Project Mémoire

Frank Ralph Boyd

Ce témoignage fait partie de l’archive du Projet mémoire

Frank R. Boyd
Frank R. Boyd
Frank Boyd, juin 1945.
Frank R. Boyd
Alors je suis allé voir et j’ai regardé et ces pauvres prisonniers travailleurs russes, vêtus de haillons, et pourtant ils m’avaient envoyé une cigarette, vous savez, et ils n’avaient absolument rien de rien.

Nous étions un escadron de service spécial et on avait cet équipement secret ou pseudo secret à bord ce qui fait qu’on prenait un homme supplémentaire avec nous. Il ne faisait pas partie de notre équipage et en général on avait une personne différente à chaque fois. Mais ils savaient parler allemand et comprendre l’allemand, et leur boulot c’était de brancher cette radio sur les fréquences des chasseurs allemands. Et quand ils avaient trouvé une fréquence, ils tournaient l’interrupteur et ça envoyait le son d’un cri dans l’avion du pilote de chasse allemand et il ne pouvait pas écouter. Alors ils devaient changer de canal. Et ces gars étaient tous, pas tous, mais une bonne partie d’entre eux étaient juifs ou allemands. Il y avait deux canadiens et comme je l’ai dit, ils tournaient avec les équipages ; on les appelait des opérateurs de service spécial. Et le système s’appelait ABC, le Cigare Aérien c’était son nom.

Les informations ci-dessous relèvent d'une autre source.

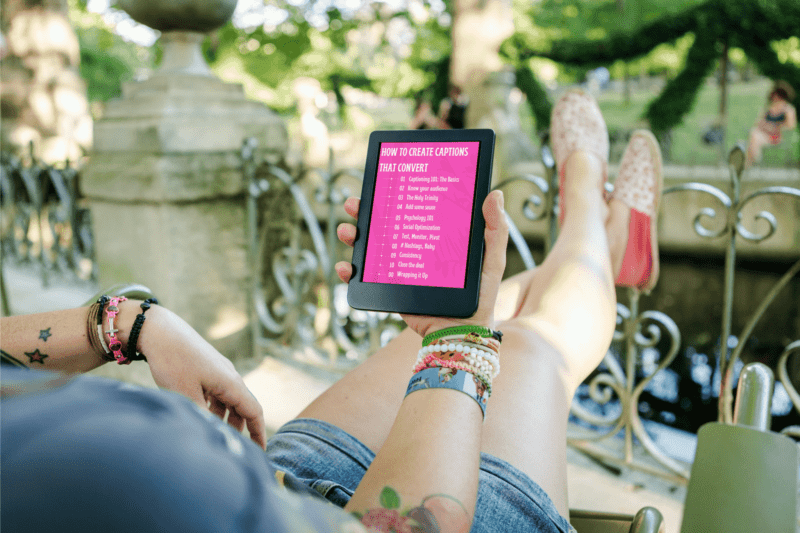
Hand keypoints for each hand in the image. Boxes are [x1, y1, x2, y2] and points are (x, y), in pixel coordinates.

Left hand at [136, 304, 266, 448]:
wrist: (160, 330)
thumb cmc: (174, 361)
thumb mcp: (186, 395)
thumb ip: (203, 418)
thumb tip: (212, 436)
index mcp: (231, 383)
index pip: (254, 412)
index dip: (259, 433)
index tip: (261, 452)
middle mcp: (230, 377)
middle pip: (243, 408)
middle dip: (241, 429)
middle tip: (233, 449)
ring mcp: (218, 371)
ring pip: (228, 401)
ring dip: (224, 418)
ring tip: (212, 434)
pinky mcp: (206, 369)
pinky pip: (217, 393)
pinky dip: (213, 407)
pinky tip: (199, 414)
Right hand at [334, 190, 507, 338]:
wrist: (461, 335)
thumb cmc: (481, 297)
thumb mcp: (492, 260)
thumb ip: (495, 230)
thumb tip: (495, 193)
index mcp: (435, 236)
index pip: (411, 208)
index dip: (394, 193)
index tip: (381, 180)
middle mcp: (413, 248)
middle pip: (384, 223)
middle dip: (364, 211)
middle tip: (354, 204)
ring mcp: (399, 268)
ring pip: (369, 247)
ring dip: (352, 236)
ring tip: (347, 232)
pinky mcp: (390, 289)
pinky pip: (364, 278)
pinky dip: (350, 271)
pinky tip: (346, 266)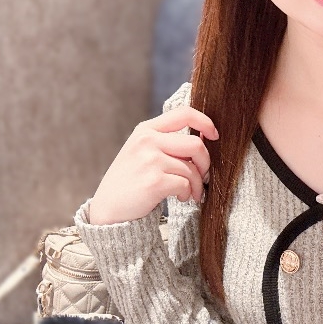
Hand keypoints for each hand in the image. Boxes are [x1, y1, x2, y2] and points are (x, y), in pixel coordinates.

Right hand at [88, 106, 217, 225]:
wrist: (108, 210)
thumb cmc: (131, 181)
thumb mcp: (142, 151)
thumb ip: (167, 142)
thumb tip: (205, 139)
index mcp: (146, 130)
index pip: (184, 113)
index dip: (205, 122)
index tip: (214, 136)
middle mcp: (147, 141)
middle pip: (196, 144)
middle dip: (205, 163)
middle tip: (203, 176)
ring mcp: (150, 160)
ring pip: (192, 169)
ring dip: (196, 185)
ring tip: (190, 193)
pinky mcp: (154, 181)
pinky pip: (186, 184)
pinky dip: (188, 194)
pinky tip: (180, 197)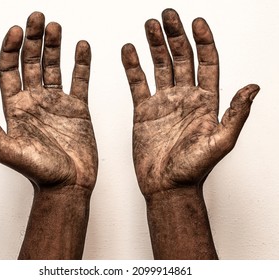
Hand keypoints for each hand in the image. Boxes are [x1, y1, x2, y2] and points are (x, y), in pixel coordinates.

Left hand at [0, 12, 97, 190]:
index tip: (16, 30)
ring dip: (55, 47)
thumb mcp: (8, 151)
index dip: (10, 48)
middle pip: (31, 63)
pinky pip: (80, 80)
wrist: (68, 185)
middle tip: (38, 18)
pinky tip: (82, 47)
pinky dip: (82, 63)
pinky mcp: (78, 108)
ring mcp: (57, 103)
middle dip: (33, 39)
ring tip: (56, 27)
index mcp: (16, 108)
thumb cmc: (39, 173)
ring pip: (54, 68)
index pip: (9, 70)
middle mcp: (35, 101)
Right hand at [122, 9, 258, 194]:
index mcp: (205, 102)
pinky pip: (137, 83)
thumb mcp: (221, 142)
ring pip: (160, 66)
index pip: (207, 63)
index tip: (197, 22)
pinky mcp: (144, 111)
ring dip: (155, 46)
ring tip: (149, 27)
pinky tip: (129, 52)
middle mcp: (185, 98)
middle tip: (167, 16)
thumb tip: (253, 88)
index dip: (204, 41)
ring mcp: (163, 103)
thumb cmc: (193, 169)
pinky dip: (132, 67)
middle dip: (175, 35)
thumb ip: (235, 113)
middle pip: (182, 58)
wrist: (167, 185)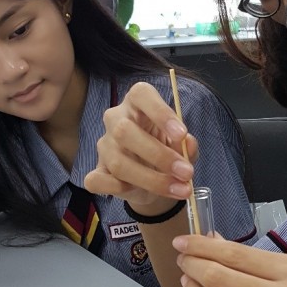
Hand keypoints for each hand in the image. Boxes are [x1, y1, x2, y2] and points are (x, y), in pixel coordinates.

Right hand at [84, 82, 198, 210]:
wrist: (152, 181)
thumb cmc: (166, 150)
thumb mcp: (182, 146)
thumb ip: (186, 144)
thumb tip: (189, 144)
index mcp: (137, 103)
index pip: (141, 95)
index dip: (160, 112)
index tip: (182, 134)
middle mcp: (116, 119)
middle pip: (125, 131)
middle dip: (159, 155)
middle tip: (186, 172)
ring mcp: (104, 146)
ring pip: (117, 162)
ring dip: (152, 180)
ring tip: (181, 190)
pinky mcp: (96, 171)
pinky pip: (96, 180)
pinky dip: (116, 189)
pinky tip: (137, 192)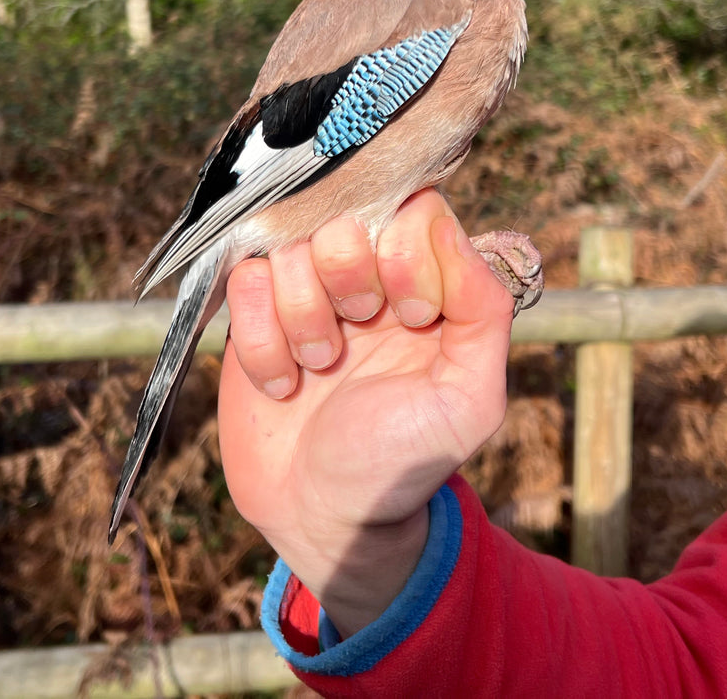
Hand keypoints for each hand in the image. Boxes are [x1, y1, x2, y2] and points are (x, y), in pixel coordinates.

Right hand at [218, 189, 514, 636]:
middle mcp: (368, 278)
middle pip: (343, 217)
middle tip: (356, 336)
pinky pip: (243, 281)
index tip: (410, 316)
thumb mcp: (470, 400)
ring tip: (318, 369)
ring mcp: (307, 293)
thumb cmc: (404, 462)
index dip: (405, 253)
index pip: (414, 208)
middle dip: (346, 279)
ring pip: (288, 249)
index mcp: (427, 286)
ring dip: (301, 317)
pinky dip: (260, 339)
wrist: (326, 517)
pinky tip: (281, 381)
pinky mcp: (255, 315)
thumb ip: (483, 309)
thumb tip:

On a été attaqués par en-dessous. C’était la tactique préférée des allemands, venir se placer en dessous de vous à basse altitude, très basse, et ils remontaient juste en dessous de votre avion. Et ils avaient un canon qui tirait vers le haut dans le Junker 88, et tout ce qu’il avait à faire c’est de se positionner en dessous de vous, ce qui fait qu’on ne pouvait pas le voir, on n’avait pas de système pour voir sous l’avion, et il avait juste à tirer et ça rentrait en plein dans le ventre de l’avion. Dès qu’il a dit barrez-vous, je suis allé vers la porte arrière et je l’ai ouverte, j’ai allumé la lampe du fuselage et l’opérateur radio, il est arrivé derrière moi et le mitrailleur avait des problèmes pour sortir de la tourelle arrière. Alors j’y suis allé pour l’attraper, il était petit, et je l’ai tiré de là. Et alors tous les trois on se tenait là et l’avion chutait gentiment, en brûlant de tous les feux de l’enfer et moi je dis au seul gars qui était marié, je lui ai dit : « Après toi. » Et il répond : « Non, après toi. » Et tous les trois, on était là comme des idiots à se faire des politesses, après toi non je n’en ferai rien, comme dans Alphonse et Gaston, vous savez.

Finalement, j’ai poussé le petit gars, le mitrailleur arrière, dehors et puis le gars qui suivait et finalement je suis sorti. On est tous, tout le monde est sorti, sans une égratignure. On m’a fait voir un médecin allemand et il m’a demandé si j’avais la moindre blessure ou quoi que ce soit. J’ai dit non. Et puis comme j’étais un jeune homme très sociable, je leur ai offert des cigarettes, et ils ont trouvé ça merveilleux. Ces cigarettes-là c’était des Kool. C’était des mentholées et ils ont tous allumé leur cigarette et ils se sont un peu étouffés et puis le major a dit : « Oh sehr gut ! Sehr gut ! » [Elles sont bonnes] Et le petit gros m’a offert un verre de brandy. Et puis ils m’ont laissé et m’ont mis dans un long dortoir du corps des sapeurs allemands et je suis allé au lit. C’était ça la nuit où mon avion s’est fait descendre.

Et puis on est venu me chercher ce jour-là et on m’a emmené dans un aérodrome allemand et on m’a remis aux mains de la Luftwaffe officiellement. Une chose dans ma cellule, quand je suis arrivé là-bas au petit matin, tout à coup, quelque chose est entré par la fenêtre et c’était une cigarette roulée à la main. Alors je suis allé voir et j’ai regardé et ces pauvres prisonniers travailleurs russes, vêtus de haillons, et pourtant ils m’avaient envoyé une cigarette, vous savez, et ils n’avaient absolument rien de rien.

On était cinq à peu près de mon équipage. On nous a emmenés au Dulag Luft à Frankfort-am-Main. C’est là que se trouvait le centre d’interrogation des prisonniers le l’armée de l’air. Il savait que je venais de Toronto, il connaissait les noms de mon père et de ma mère et où j’étais allé à l’école et… Les allemands s’étaient arrangés avec les ambassades amies pour avoir les journaux de, disons, Toronto, tous les jours ils étaient collectés pour être finalement envoyés outre-mer au Portugal et transitaient par l’Espagne et ils remontaient jusqu’à l’Allemagne. Et donc quand j’ai reçu mon diplôme de mitrailleur de bord, c’est une habitude de mettre votre photo dans le journal local pour l’occasion. Et la mienne disait : fils de Frank Boyd, Mabel Boyd, vous savez, avec l’adresse à Toronto. Et c’est là qu’ils avaient trouvé l’information. Mais ça montre, malgré tout, à quel point ils étaient méthodique dans la recherche de renseignements en général.